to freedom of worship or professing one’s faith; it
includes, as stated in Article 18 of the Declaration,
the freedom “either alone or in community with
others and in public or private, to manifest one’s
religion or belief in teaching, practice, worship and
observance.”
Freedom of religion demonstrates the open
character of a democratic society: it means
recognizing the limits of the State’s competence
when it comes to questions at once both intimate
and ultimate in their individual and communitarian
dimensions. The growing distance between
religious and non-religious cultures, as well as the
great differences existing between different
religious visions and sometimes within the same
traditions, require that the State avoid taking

- - -

- [Goal of the exercise]:
Using the exact wording, repeat all the entries.

- [Worked solution]:
to freedom of worship or professing one’s faith; it
includes, as stated in Article 18 of the Declaration,
the freedom “either alone or in community with
others and in public or private, to manifest one’s
religion or belief in teaching, practice, worship and
observance.”
Freedom of religion demonstrates the open
character of a democratic society: it means
recognizing the limits of the State’s competence
when it comes to questions at once both intimate
and ultimate in their individual and communitarian
dimensions. The growing distance between
religious and non-religious cultures, as well as the
great differences existing between different
religious visions and sometimes within the same
traditions, require that the State avoid taking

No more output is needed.